## WHAT IS REQUIRED
The expected output is exactly the lines below, starting at the line with "middle mcp: (498, 885)" and ending at the line with "pinky mcp: (448, 880)", both included; no other line belongs in it.
+ + +
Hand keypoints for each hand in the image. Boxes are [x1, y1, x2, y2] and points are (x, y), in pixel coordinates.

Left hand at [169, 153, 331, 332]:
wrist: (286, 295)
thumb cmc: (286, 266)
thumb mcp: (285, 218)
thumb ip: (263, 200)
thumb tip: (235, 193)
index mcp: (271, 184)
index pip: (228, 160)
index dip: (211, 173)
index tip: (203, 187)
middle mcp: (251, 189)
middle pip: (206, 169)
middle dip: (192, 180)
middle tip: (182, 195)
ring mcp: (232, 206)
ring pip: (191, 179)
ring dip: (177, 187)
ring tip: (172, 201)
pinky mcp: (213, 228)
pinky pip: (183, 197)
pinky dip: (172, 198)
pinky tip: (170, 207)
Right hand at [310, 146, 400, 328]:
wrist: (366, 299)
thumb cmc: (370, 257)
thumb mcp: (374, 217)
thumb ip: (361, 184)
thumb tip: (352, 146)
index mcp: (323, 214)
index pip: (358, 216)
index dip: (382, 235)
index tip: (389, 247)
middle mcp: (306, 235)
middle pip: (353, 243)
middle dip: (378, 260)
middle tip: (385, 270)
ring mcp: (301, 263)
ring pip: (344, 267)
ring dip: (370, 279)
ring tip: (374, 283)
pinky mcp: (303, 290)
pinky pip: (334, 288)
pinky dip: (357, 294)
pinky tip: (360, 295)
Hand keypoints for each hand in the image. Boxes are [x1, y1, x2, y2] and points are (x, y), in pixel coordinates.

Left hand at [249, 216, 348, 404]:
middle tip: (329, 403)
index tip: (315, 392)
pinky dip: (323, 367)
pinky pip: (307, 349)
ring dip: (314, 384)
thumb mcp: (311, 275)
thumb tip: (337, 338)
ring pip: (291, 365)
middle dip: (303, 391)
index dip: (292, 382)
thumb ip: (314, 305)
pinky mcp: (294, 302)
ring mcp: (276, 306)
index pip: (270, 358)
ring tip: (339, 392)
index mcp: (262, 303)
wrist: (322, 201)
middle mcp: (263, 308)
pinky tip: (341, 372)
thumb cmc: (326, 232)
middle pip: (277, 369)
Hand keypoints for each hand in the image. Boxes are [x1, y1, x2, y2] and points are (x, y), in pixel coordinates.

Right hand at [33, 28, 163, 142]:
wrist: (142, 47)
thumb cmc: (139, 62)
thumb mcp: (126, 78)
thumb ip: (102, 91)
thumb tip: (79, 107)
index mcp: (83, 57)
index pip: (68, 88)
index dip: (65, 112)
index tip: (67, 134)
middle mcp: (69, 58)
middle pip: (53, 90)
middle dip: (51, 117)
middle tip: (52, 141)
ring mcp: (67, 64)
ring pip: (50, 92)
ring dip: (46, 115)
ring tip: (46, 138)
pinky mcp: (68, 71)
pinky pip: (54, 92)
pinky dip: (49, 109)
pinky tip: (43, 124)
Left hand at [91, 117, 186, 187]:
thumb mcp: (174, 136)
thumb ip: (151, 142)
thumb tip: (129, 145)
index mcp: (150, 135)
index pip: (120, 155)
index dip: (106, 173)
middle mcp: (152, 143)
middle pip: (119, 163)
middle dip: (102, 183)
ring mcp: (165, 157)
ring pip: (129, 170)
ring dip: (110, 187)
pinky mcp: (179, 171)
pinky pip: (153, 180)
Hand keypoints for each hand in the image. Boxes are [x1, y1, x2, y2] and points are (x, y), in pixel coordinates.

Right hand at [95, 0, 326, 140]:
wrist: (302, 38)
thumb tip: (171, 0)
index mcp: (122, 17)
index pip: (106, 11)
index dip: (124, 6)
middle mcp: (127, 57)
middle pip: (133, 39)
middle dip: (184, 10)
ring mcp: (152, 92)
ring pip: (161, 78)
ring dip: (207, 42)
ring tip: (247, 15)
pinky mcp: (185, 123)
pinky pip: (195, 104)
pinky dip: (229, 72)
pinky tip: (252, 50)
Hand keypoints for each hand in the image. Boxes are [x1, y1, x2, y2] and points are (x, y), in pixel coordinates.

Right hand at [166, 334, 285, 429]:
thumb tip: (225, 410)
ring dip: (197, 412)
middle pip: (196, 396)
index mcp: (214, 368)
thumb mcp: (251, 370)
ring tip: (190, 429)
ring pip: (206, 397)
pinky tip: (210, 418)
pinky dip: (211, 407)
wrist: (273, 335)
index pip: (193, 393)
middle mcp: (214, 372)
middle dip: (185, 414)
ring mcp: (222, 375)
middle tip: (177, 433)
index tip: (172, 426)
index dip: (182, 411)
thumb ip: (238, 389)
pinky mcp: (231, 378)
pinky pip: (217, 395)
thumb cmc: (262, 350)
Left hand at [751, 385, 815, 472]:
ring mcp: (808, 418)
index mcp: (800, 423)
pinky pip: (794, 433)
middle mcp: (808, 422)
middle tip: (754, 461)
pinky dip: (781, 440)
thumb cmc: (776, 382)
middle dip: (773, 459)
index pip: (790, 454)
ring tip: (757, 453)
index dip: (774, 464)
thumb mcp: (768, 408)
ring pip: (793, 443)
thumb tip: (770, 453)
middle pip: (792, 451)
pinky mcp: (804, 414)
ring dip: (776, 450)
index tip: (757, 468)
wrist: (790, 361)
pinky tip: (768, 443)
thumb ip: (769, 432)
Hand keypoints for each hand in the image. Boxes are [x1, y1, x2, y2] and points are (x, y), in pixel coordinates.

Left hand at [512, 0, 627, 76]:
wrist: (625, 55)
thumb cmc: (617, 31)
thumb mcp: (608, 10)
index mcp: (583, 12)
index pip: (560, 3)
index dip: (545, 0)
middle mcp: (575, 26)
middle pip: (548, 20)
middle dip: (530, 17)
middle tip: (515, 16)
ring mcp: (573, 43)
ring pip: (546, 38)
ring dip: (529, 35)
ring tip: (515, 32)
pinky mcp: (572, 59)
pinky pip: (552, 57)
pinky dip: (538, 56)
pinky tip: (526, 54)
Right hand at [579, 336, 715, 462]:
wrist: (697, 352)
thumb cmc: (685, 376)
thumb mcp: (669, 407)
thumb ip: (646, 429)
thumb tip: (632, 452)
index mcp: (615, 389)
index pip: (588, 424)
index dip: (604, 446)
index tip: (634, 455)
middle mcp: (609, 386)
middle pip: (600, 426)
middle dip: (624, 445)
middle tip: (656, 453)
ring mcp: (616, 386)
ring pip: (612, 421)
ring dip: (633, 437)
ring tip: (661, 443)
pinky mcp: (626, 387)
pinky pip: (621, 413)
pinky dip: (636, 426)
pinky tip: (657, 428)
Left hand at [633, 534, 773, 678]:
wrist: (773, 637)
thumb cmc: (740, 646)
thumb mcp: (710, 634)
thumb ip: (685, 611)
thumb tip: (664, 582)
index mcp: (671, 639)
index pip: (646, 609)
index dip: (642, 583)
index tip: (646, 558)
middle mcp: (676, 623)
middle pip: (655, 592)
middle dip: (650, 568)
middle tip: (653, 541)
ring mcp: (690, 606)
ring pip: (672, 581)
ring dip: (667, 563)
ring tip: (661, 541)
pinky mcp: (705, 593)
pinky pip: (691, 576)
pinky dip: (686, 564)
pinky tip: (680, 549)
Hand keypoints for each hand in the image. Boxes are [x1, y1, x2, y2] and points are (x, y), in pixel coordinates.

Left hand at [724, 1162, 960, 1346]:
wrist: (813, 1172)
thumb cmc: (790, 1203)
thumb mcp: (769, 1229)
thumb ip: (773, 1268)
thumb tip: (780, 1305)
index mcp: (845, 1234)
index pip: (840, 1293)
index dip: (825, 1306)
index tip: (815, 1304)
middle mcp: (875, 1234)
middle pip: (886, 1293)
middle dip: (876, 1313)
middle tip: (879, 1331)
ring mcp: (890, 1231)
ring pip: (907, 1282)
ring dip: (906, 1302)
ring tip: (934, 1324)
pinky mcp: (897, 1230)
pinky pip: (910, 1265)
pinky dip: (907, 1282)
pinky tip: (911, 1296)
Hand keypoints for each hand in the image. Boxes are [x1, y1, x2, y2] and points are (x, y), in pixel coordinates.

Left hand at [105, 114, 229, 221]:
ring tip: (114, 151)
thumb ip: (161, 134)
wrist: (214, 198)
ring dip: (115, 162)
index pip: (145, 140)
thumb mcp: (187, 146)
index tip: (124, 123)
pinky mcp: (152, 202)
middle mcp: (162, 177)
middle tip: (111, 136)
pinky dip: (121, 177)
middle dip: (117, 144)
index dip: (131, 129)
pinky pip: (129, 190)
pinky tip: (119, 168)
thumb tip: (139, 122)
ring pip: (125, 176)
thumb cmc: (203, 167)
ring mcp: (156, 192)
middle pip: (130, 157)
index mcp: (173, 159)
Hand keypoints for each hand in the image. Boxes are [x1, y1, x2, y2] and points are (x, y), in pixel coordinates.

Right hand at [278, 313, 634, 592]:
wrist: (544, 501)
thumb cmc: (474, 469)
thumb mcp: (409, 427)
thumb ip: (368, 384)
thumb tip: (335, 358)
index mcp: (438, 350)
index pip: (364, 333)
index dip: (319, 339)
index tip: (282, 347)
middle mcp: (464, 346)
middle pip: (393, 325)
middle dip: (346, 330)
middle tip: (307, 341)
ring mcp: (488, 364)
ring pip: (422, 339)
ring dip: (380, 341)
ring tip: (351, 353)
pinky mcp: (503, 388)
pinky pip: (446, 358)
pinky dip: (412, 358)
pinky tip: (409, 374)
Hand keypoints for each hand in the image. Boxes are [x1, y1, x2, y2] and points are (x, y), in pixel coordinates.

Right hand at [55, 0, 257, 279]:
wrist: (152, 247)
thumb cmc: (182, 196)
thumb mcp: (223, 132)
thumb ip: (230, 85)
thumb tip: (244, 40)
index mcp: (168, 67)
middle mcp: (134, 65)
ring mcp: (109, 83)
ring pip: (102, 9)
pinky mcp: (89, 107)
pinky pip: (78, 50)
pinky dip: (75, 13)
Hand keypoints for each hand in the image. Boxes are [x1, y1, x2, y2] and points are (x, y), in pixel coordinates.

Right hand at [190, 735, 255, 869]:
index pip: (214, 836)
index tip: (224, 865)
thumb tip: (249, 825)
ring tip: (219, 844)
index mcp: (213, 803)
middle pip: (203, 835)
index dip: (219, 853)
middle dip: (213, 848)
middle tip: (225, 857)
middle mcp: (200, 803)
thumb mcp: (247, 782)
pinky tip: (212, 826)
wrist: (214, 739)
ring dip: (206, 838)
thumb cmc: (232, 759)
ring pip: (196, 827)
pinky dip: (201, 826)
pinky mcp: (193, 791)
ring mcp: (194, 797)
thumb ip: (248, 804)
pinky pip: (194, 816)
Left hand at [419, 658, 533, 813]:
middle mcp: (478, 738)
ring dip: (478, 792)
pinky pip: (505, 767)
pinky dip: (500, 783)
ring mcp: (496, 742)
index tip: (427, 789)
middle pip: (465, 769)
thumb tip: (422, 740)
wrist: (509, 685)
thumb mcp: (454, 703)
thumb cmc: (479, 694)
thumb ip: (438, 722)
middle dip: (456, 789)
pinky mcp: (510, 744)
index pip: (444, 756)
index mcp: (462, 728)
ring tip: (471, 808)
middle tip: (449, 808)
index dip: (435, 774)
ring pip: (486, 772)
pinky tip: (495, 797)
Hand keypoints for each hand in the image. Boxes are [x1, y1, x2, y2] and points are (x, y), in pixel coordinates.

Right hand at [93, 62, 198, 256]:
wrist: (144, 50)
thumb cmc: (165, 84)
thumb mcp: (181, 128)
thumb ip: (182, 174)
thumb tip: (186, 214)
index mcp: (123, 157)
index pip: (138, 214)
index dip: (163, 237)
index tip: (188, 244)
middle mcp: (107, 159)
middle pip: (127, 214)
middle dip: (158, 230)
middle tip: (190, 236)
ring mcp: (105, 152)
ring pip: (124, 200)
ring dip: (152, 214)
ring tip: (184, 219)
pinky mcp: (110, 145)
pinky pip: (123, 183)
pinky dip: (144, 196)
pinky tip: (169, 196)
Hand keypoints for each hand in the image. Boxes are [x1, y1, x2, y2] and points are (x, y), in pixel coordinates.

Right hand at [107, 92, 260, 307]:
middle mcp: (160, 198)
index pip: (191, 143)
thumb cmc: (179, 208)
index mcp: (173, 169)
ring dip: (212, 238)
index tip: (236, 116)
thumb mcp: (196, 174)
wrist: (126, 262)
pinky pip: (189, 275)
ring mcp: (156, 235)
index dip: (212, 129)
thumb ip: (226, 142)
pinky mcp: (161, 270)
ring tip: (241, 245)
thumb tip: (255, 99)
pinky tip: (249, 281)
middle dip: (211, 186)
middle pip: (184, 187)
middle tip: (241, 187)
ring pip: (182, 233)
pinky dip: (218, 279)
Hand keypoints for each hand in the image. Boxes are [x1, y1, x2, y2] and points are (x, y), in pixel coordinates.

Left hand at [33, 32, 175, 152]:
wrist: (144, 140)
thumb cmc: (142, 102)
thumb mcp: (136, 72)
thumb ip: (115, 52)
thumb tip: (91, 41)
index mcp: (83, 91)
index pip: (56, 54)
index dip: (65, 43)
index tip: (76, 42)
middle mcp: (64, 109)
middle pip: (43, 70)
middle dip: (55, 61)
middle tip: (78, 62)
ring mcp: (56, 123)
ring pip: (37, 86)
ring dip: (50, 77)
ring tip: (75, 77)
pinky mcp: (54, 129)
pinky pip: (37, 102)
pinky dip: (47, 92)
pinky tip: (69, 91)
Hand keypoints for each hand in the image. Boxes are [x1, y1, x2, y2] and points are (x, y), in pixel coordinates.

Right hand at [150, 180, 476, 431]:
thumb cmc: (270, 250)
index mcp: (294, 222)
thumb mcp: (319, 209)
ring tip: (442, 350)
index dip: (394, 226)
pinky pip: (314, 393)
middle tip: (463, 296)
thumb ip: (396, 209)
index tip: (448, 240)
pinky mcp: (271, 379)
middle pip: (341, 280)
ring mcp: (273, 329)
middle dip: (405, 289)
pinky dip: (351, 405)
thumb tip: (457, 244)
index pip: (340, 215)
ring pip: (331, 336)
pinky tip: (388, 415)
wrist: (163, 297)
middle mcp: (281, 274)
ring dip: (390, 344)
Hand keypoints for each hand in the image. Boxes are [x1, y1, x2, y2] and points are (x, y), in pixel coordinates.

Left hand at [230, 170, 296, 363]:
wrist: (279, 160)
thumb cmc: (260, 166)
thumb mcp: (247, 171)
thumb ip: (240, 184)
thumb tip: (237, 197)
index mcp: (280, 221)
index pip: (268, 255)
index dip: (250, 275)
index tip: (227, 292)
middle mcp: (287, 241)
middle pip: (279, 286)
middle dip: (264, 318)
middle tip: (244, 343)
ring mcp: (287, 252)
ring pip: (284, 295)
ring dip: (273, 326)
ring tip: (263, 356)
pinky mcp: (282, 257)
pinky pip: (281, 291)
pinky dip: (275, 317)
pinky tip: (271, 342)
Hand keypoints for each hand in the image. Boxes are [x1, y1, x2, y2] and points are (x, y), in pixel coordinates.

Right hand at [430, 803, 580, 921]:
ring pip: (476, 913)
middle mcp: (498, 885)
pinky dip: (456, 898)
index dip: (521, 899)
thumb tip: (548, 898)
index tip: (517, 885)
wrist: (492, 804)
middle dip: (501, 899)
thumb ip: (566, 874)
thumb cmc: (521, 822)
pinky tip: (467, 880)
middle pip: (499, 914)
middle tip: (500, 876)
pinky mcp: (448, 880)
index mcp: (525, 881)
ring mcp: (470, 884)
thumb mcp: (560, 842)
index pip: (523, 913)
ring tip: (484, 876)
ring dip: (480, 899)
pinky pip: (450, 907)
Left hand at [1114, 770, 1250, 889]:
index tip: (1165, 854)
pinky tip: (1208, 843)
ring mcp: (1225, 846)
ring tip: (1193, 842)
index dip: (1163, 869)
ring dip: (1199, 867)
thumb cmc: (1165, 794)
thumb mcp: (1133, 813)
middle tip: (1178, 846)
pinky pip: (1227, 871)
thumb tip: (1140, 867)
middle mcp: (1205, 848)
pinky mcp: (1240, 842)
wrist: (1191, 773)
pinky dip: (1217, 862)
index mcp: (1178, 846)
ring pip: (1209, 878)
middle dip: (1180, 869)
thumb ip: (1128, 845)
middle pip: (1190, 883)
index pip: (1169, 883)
+ + +
## REPLY TO THE EXERCISE
middle mcp: (498, 885)
pinky dip: (456, 898)
index dip: (521, 899)
thumb tip: (548, 898)
index tip: (517, 885)
wrist: (492, 804)
middle dip: (501, 899)
thumb ip: (566, 874)
thumb cmc: (521, 822)
pinky tip: (467, 880)
middle pip: (499, 914)
middle tip: (500, 876)
pinky mcp: (448, 880)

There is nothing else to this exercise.